At first I didn't really expect much - after all the terrain isn't really much different than what we have at home. After my first ride I got it - these trails were special. They were designed extremely well, having the best flow of any place that I've ever ridden. They were built well, with no short cuts and time tested methods. And they are maintained well - I could see dozens of instances where nicks were taken out of low spots in the trail to prevent puddling. It rained the day we got there, and by the next morning the trails showed almost no sign of it.
By this time in the vacation I must have been getting pretty tired of taking pictures all the time, because I really don't even have a single good shot of Brown County, much less the video that I had intended to take. The truth of the matter is that it was just so damn much fun riding the trails that I didn't really WANT to stop and take pictures, or spend my time messing with the video camera. All I wanted to do was RIDE. Truthfully, I do feel bad that I didn't capture a single frame of the trails at Brown County - but it was just too much fun to stop.

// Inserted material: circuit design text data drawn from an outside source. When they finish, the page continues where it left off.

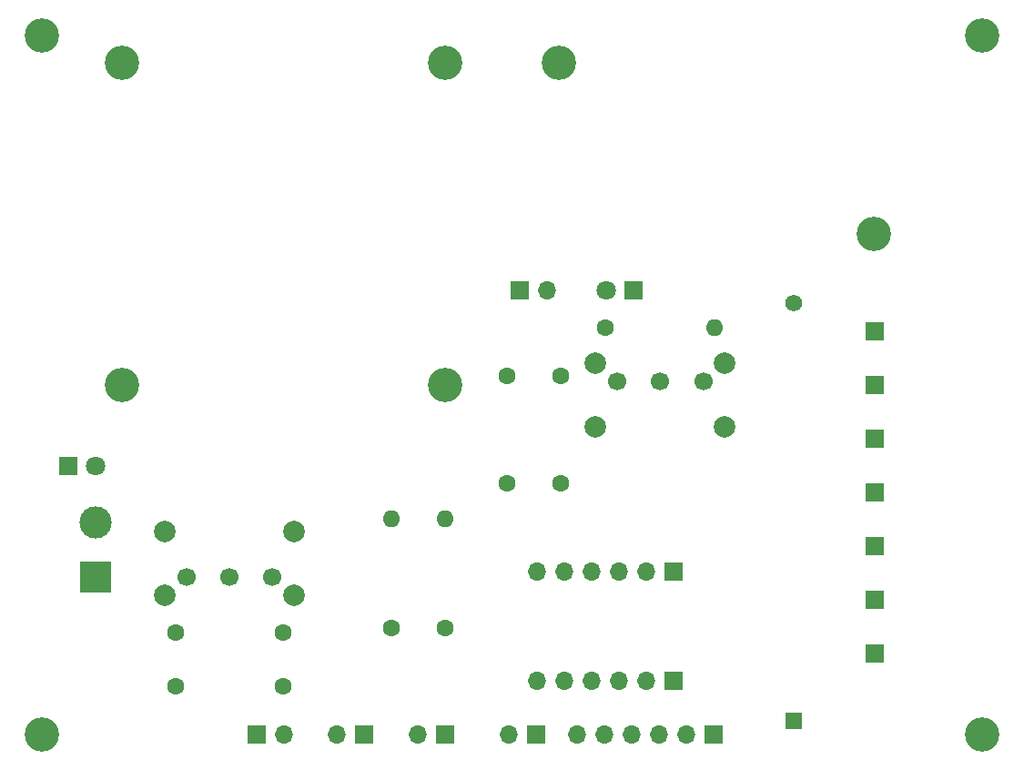
<source format=gts>
%TF.GenerationSoftware,KiCad,Pcbnew,(6.0.7)*%
%TF.CreationDate,2025-03-19T21:33:16-07:00*%
%TF.ProjectId,PCB_v1,5043425f-7631-42e6-9b69-6361645f7063,rev?*%
%TF.SameCoordinates,Original*%
%TF.FileFunction,Soldermask,Top*%
%TF.FilePolarity,Negative*%
%FSLAX46Y46*%
G04 Gerber Fmt 4.6, Leading zero omitted, Abs format (unit mm)*
G04 Created by KiCad (PCBNEW (6.0.7)) date 2025-03-19 21:33:16*
%MOMM*%
%LPD*%
G01*
G04 APERTURE LIST*
%ADD10R,1.574800X1.574800*%
%ADD11C,1.574800*%
%ADD12C,2.000000*%
%ADD13C,1.700000*%
%ADD14R,1.700000X1.700000*%
%ADD15O,1.700000X1.700000*%
%ADD16C,1.600000*%
%ADD17O,1.600000X1.600000*%
%ADD18C,3.200000*%
%ADD19R,1.800000X1.800000*%
%ADD20C,1.800000*%
%ADD21R,3.000000X3.000000*%
%ADD22C,3.000000*%
G04 APERTURE END LIST*
D10*
%TO.C,F1*%
X117500000Y-106245200D03*
D11*
X117500000Y-67357800D03*
%TD*%
D12*
%TO.C,SW2*%
X99042500Y-78917500D03*
X111042500Y-78917500D03*
X99042500Y-72917500D03*
X111042500Y-72917500D03*
D13*
X101042500Y-74667500D03*
X105042500Y-74667500D03*
X109042500Y-74667500D03*
%TD*%
D14*
%TO.C,J9*%
X110000000Y-107500000D03*
D15*
X107460000Y-107500000D03*
X104920000Y-107500000D03*
X102380000Y-107500000D03*
X99840000Y-107500000D03*
X97300000Y-107500000D03*
%TD*%
D16*
%TO.C,C1*%
X70000000Y-98000000D03*
X70000000Y-103000000D03*
%TD*%
%TO.C,R3*%
X85000000Y-97580000D03*
D17*
X85000000Y-87420000D03*
%TD*%
D18*
%TO.C,H3*%
X47500000Y-107500000D03*
%TD*%
D14*
%TO.C,TP5*%
X125000000Y-80000000D03*
%TD*%
D12*
%TO.C,SW1*%
X58957500Y-94582500D03*
X70957500Y-94582500D03*
X70957500Y-88582500D03*
X58957500Y-88582500D03*
D13*
X68957500Y-92832500D03*
X64957500Y-92832500D03*
X60957500Y-92832500D03*
%TD*%
D19*
%TO.C,D1*%
X50000000Y-82500000D03*
D20*
X52540000Y-82500000D03*
%TD*%
D16*
%TO.C,C2*%
X95792500Y-74167500D03*
X90792500Y-74167500D03*
%TD*%
D18*
%TO.C,H5*%
X55000000Y-45000000D03*
%TD*%
%TO.C,H2*%
X135000000Y-42500000D03*
%TD*%
%TO.C,H4*%
X135000000Y-107500000D03*
%TD*%
D15*
%TO.C,J7*%
X74960000Y-107500000D03*
D14*
X77500000Y-107500000D03*
%TD*%
D18*
%TO.C,H1*%
X47500000Y-42500000D03*
%TD*%
D15*
%TO.C,J8*%
X82460000Y-107500000D03*
D14*
X85000000Y-107500000D03*
%TD*%
%TO.C,TP2*%
X125000000Y-95000000D03*
%TD*%
D17*
%TO.C,R2*%
X110080000Y-69667500D03*
D16*
X99920000Y-69667500D03*
%TD*%
D14*
%TO.C,J3*%
X67500000Y-107500000D03*
D15*
X70040000Y-107500000D03*
%TD*%
D18*
%TO.C,H10*%
X124896000Y-60910000D03*
%TD*%
D16*
%TO.C,C3*%
X60000000Y-98000000D03*
X60000000Y-103000000D03*
%TD*%
D14*
%TO.C,J5*%
X106325000Y-92365000D03*
D15*
X103785000Y-92365000D03*
X101245000Y-92365000D03*
X98705000Y-92365000D03*
X96165000Y-92365000D03*
X93625000Y-92365000D03*
%TD*%
D14*
%TO.C,TP1*%
X125000000Y-100000000D03*
%TD*%
D18*
%TO.C,H6*%
X85000000Y-45000000D03*
%TD*%
D15*
%TO.C,J6*%
X93625000Y-102525000D03*
X96165000Y-102525000D03*
X98705000Y-102525000D03*
X101245000Y-102525000D03*
X103785000Y-102525000D03*
D14*
X106325000Y-102525000D03*
%TD*%
D15*
%TO.C,J4*%
X90960000Y-107500000D03*
D14*
X93500000Y-107500000D03*
%TD*%
D18*
%TO.C,H8*%
X85000000Y-75000000D03*
%TD*%
D15*
%TO.C,J1*%
X94540000Y-66167500D03*
D14*
X92000000Y-66167500D03*
%TD*%
%TO.C,TP3*%
X125000000Y-90000000D03*
%TD*%
%TO.C,TP7*%
X125000000Y-70000000D03*
%TD*%
%TO.C,TP6*%
X125000000Y-75000000D03*
%TD*%
D21*
%TO.C,J2*%
X52500000Y-92832500D03*
D22*
X52500000Y-87752500D03*
%TD*%
D16*
%TO.C,C4*%
X95792500Y-84167500D03*
X90792500Y-84167500D03*
%TD*%
D18*
%TO.C,H9*%
X95604000Y-45040000D03*
%TD*%
D16*
%TO.C,R1*%
X80000000Y-97580000D03*
D17*
X80000000Y-87420000D03*
%TD*%
D20*
%TO.C,D2*%
X100000000Y-66167500D03*
D19*
X102540000Y-66167500D03*
%TD*%
D18*
%TO.C,H7*%
X55000000Y-75000000D03*
%TD*%
D14*
%TO.C,TP4*%
X125000000Y-85000000D03*
%TD*%
M02*

</source>
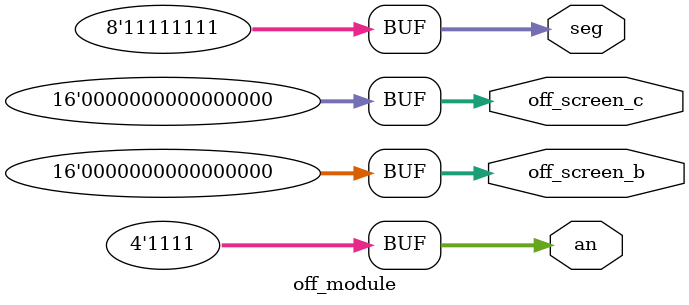
<source format=v>
`timescale 1ns / 1ps

module off_module(
    output [15:0] off_screen_b,
    output [15:0] off_screen_c,
    output [3:0] an,
    output [7:0] seg
);

    assign off_screen_b = 16'b0;
    assign off_screen_c = 16'b0;
    
    assign an = 4'b1111;
    assign seg = 8'b11111111;

endmodule
</source>
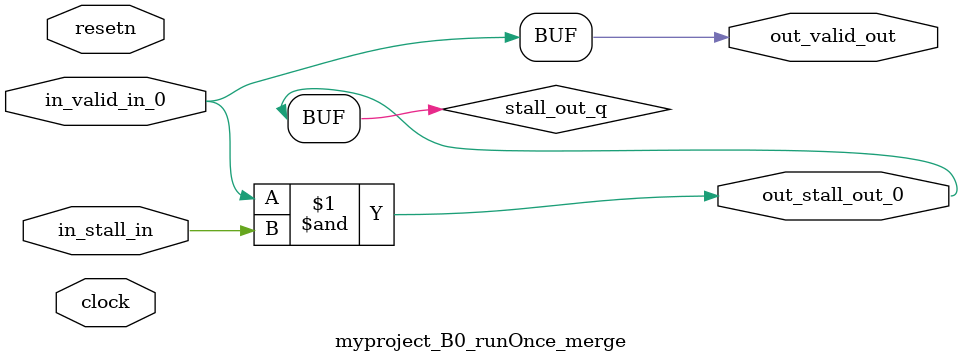
<source format=sv>



(* altera_attribute = "-name AUTO_SHIFT_REGISTER_RECOGNITION OFF; -name MESSAGE_DISABLE 10036; -name MESSAGE_DISABLE 10037; -name MESSAGE_DISABLE 14130; -name MESSAGE_DISABLE 14320; -name MESSAGE_DISABLE 15400; -name MESSAGE_DISABLE 14130; -name MESSAGE_DISABLE 10036; -name MESSAGE_DISABLE 12020; -name MESSAGE_DISABLE 12030; -name MESSAGE_DISABLE 12010; -name MESSAGE_DISABLE 12110; -name MESSAGE_DISABLE 14320; -name MESSAGE_DISABLE 13410; -name MESSAGE_DISABLE 113007; -name MESSAGE_DISABLE 10958" *)
module myproject_B0_runOnce_merge (
    input wire [0:0] in_stall_in,
    input wire [0:0] in_valid_in_0,
    output wire [0:0] out_stall_out_0,
    output wire [0:0] out_valid_out,
    input wire clock,
    input wire resetn
    );

    wire [0:0] stall_out_q;


    // stall_out(LOGICAL,6)
    assign stall_out_q = in_valid_in_0 & in_stall_in;

    // out_stall_out_0(GPOUT,4)
    assign out_stall_out_0 = stall_out_q;

    // out_valid_out(GPOUT,5)
    assign out_valid_out = in_valid_in_0;

endmodule

</source>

We finished out the two weeks with a visit with my wife's sister and family in Columbus, and then made our way back home. There were a few issues with equipment, and then the problem with me at altitude, but besides that everything went very well, and we all had a great time. Kenny was glad to be done with the long driving days, and probably doesn't want another travelling vacation for a good long while.
It wasn't easy getting back into the groove once we got back home. I had turned off my cell phone on the first day of vacation, and hadn't turned it back on for two weeks. Getting used to all the daily crap we have to deal with wasn't unexpected - it just wasn't any fun. Add to that the fact that it seems to rain an inch at least every three days - way more than enough to put the trail off limits - and July was a hard month to get into.
When I finally saw that the trails out at West Branch were posted as being dry enough to ride I headed out to get in some miles. Turns out that I was on the trail for less than an hour when the skies opened up and heavy rain chased me right back out of the woods. All that rain did make the creeks come up, so I got in a nice easy whitewater kayak run on Slippery Rock Creek, but I need some mountain biking to keep happy.
Finally it got to the point where my brother and I just decided to head out and find some trails. We had hoped to drive back to Brown County, but the weather forecast for the weekend was pretty depressing for that area. We were juggling possible destinations up until the last day, but finally we decided to limit it to a day trip and head over to near Warren, Pennsylvania to ride Morrison Trail in the Allegheny National Forest.
Morrison Trail is an old hiking trail that drops down a tiny creek watershed for about 500 vertical feet, then turns back uphill on a tributary, and completes the loop by cutting back across the ridge between the two. The scenery is classic Allegheny foothills - mature forests, sometimes hardwood, sometimes mixed, across a hemlock lined creek valley. The initial downhill was amazing - lots of steep technical sections, lots of rocks and roots. There were also lots of wet drainage crossings and a couple dozen trees down, but when you ride this kind of trail you have to expect some obstacles.
|Me riding downhill on Morrison Trail.|
|Matt enjoying the trail.|
After a couple of miles of downhill you have to head back up. Parts of the climb up were rideable - even by an old wheezer like me. But there was a LOT of hike a bike on the way back, much of it up really steep trails. This is not a trip for people who despise the slog, because the climb out is tough and seems long. But all in all, this is a great trail and I hope to return to ride here again in August.